START Material provided

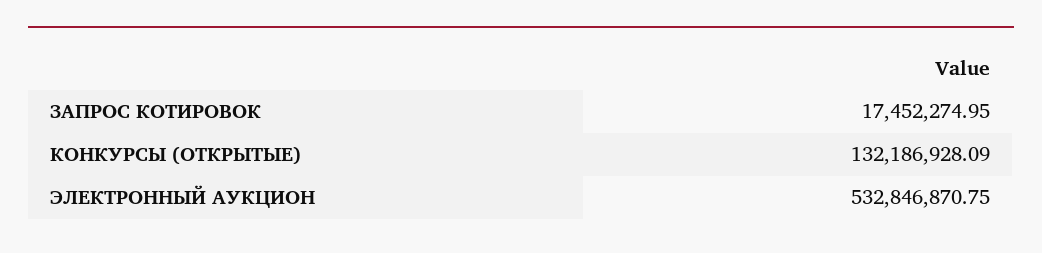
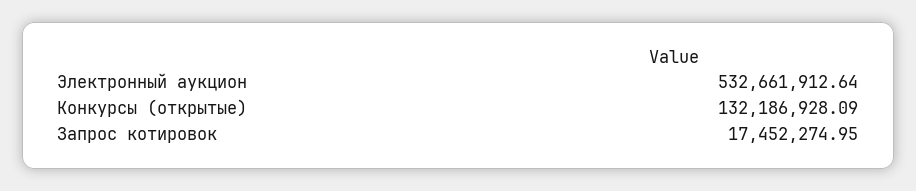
  {
    "ЗАПРОС КОТИРОВОК": 17452274.95,
    "КОНКУРСЫ (ОТКРЫТЫЕ)": 132186928.09,
-   "ЭЛЕКТРОННЫЙ АУКЦИОН": 532846870.75
+   "ЭЛЕКТРОННЫЙ АУКЦИОН": 532661912.64
  }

END Material provided

Exercise requirements:
Write the listing above out again exactly, dropping each image.

Task result:
  {
    "ЗАПРОС КОТИРОВОК": 17452274.95,
    "КОНКУРСЫ (ОТКРЫТЫЕ)": 132186928.09,
-   "ЭЛЕКТРОННЫЙ АУКЦИОН": 532846870.75
+   "ЭЛЕКТРОННЫЙ АУКЦИОН": 532661912.64
  }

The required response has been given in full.